-------- Records for the task --------

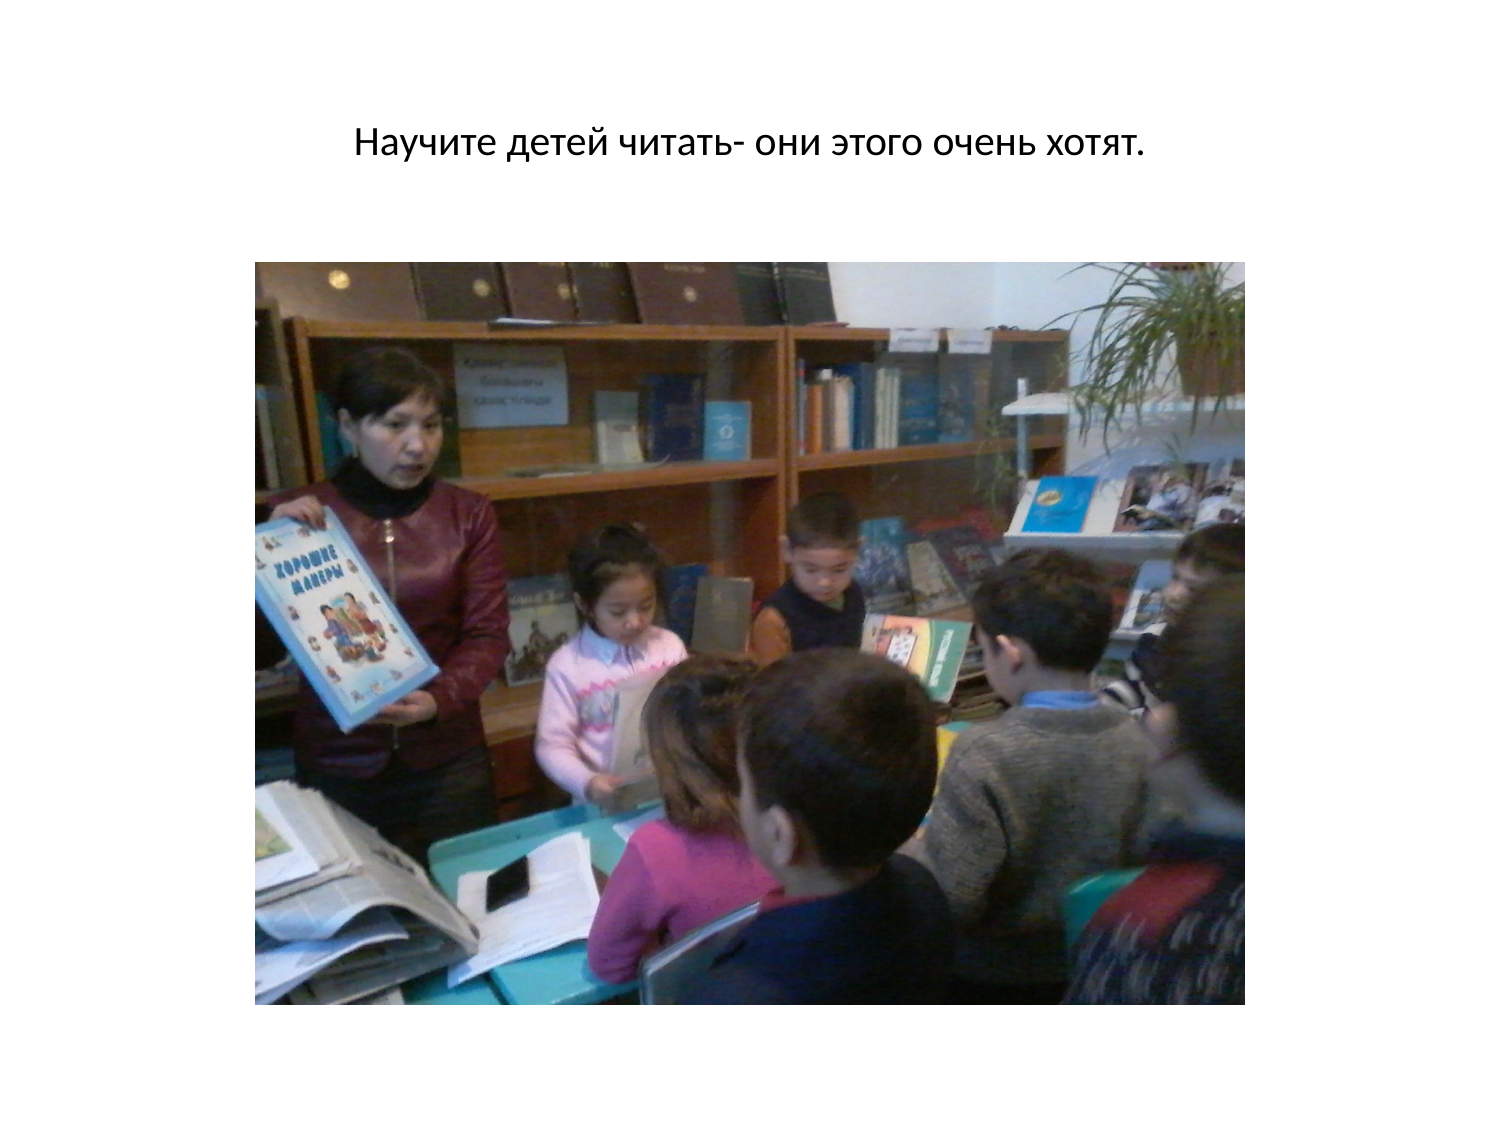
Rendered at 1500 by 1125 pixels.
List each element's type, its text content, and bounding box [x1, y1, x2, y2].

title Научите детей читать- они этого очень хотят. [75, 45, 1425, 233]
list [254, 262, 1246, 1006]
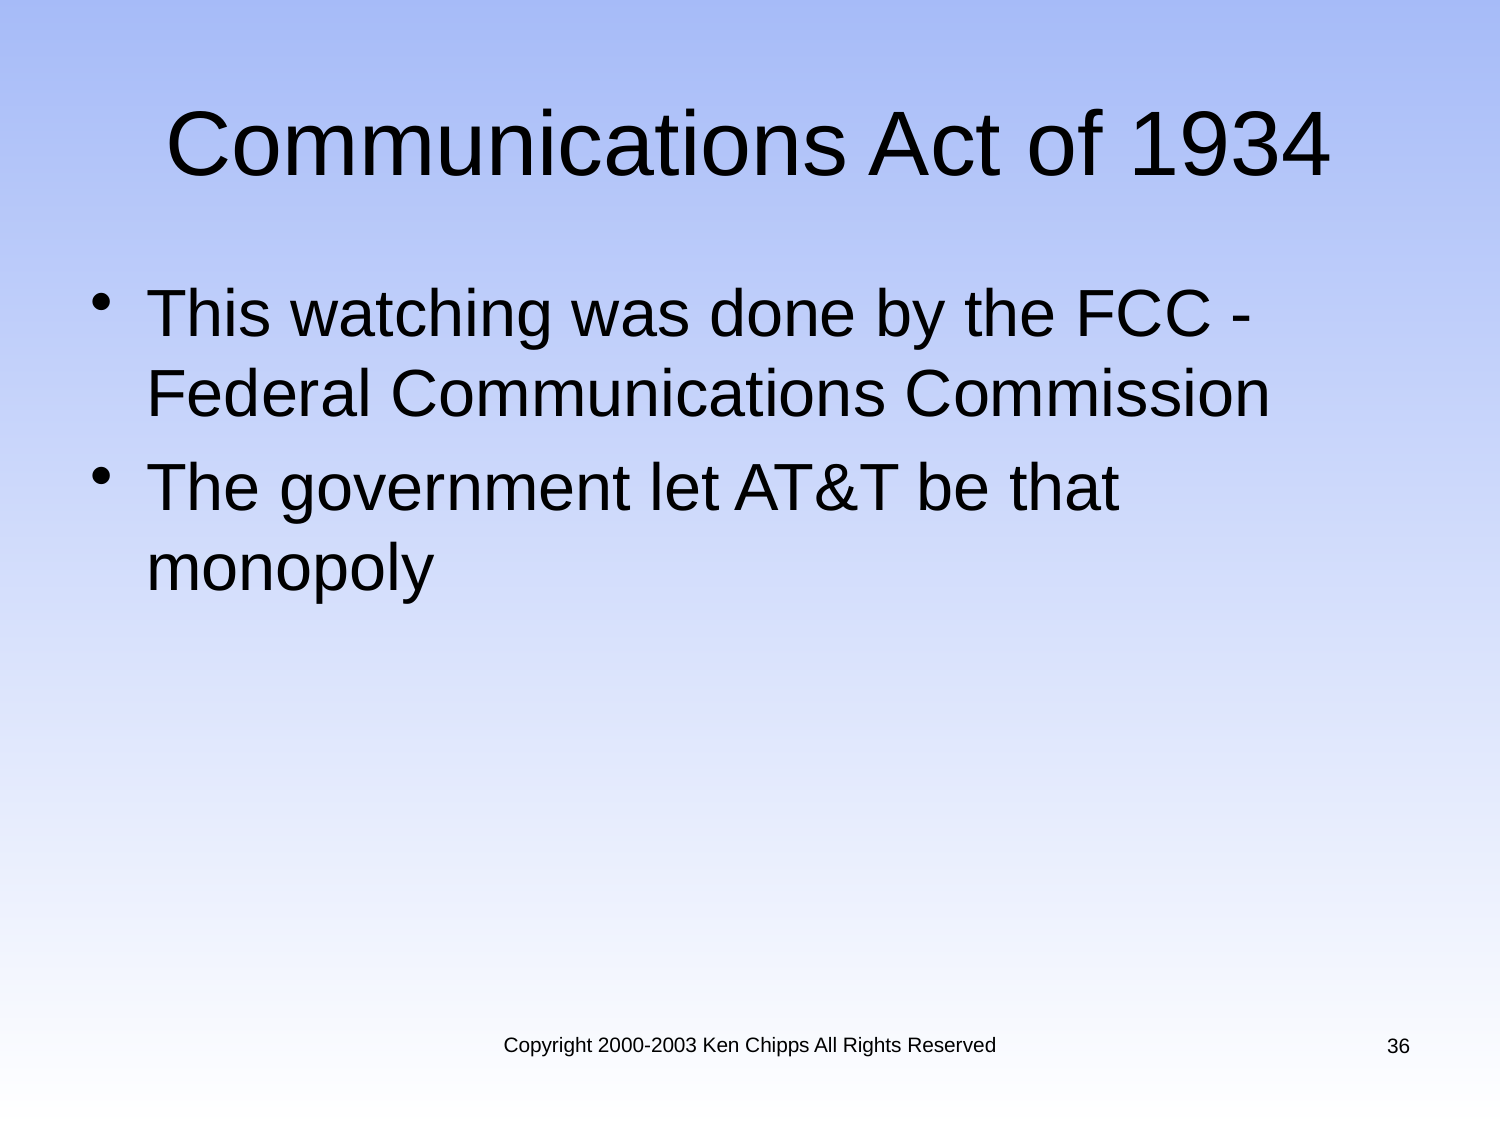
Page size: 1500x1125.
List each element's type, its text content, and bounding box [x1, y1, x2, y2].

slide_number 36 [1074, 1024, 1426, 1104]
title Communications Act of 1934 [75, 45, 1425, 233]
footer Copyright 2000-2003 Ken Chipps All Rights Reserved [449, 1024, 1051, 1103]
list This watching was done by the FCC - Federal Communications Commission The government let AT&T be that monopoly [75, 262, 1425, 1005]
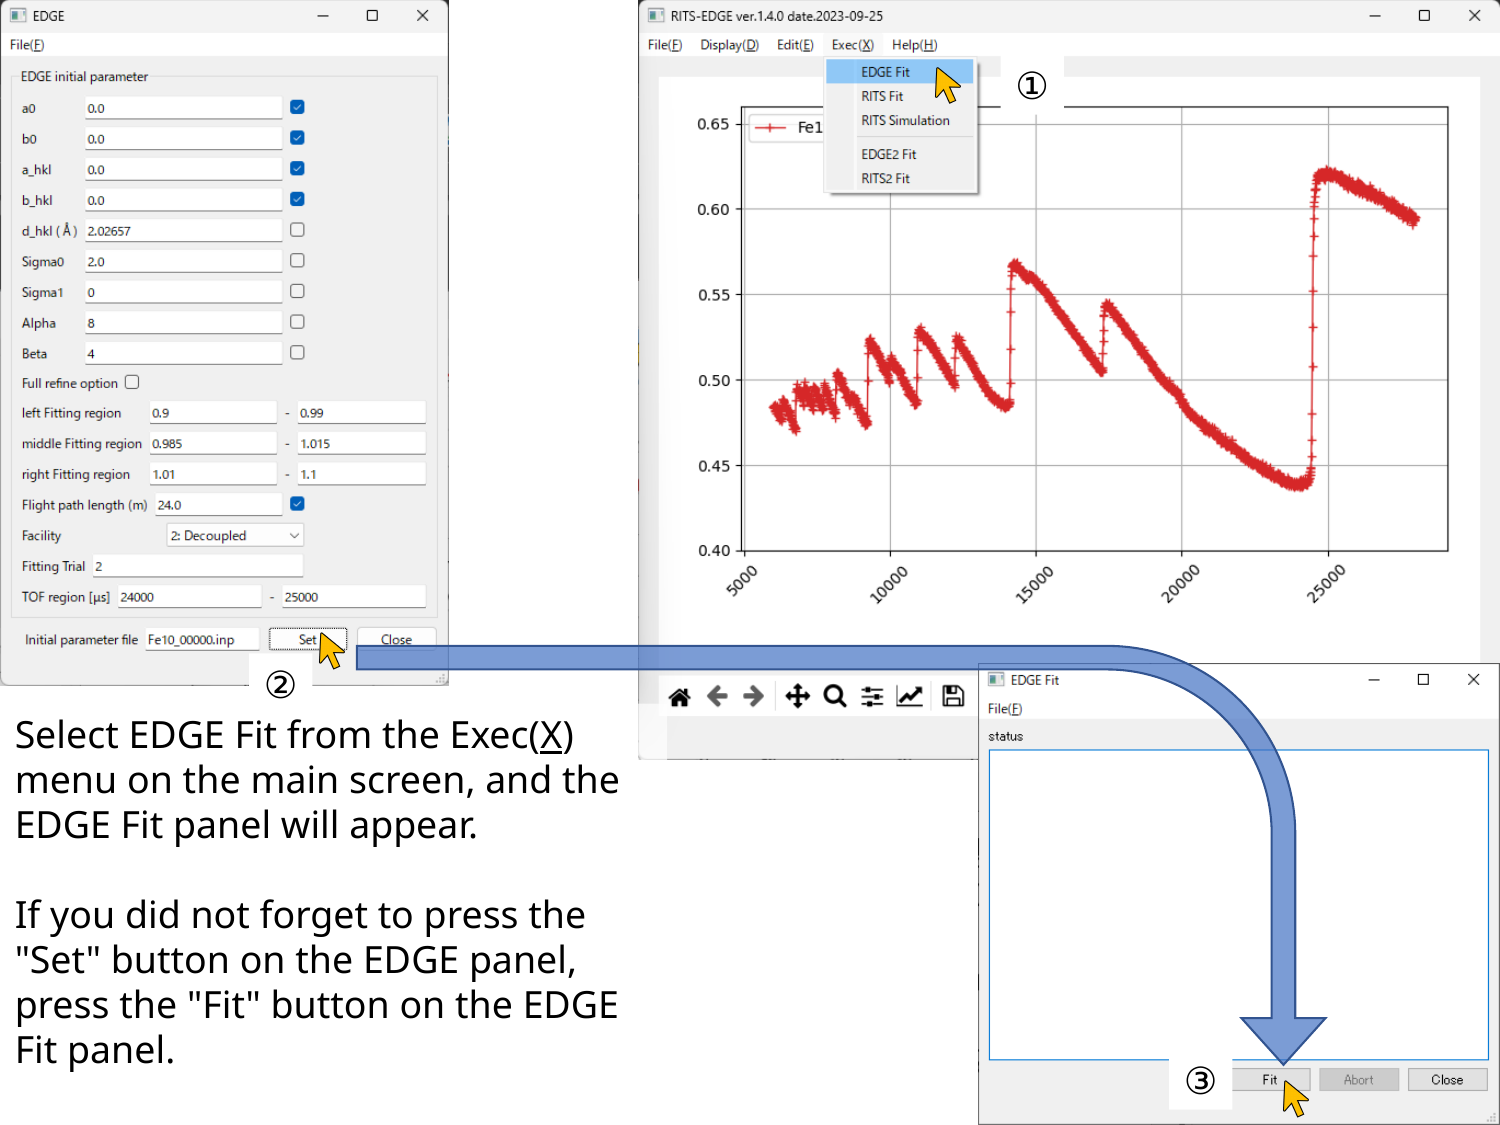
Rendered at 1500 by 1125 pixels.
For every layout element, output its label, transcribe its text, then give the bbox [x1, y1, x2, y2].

--------

[What to do]: Set down all of the entries exactly. Leave the pictures out.

[The answer]:
Rendered at 1500 by 1125 pixels.
List each element's type, its text content, and bounding box [x1, y1, x2, y2].

title Научите детей читать- они этого очень хотят. [75, 45, 1425, 233]
list [254, 262, 1246, 1006]
Page size: 1500x1125.
List each element's type, its text content, and bounding box [x1, y1, x2, y2].

slide_number 36 [1074, 1024, 1426, 1104]
title Communications Act of 1934 [75, 45, 1425, 233]
footer Copyright 2000-2003 Ken Chipps All Rights Reserved [449, 1024, 1051, 1103]
list This watching was done by the FCC - Federal Communications Commission The government let AT&T be that monopoly [75, 262, 1425, 1005]
Rendered at 1500 by 1125 pixels.
For every layout element, output its label, transcribe its text, then give the bbox [x1, y1, x2, y2].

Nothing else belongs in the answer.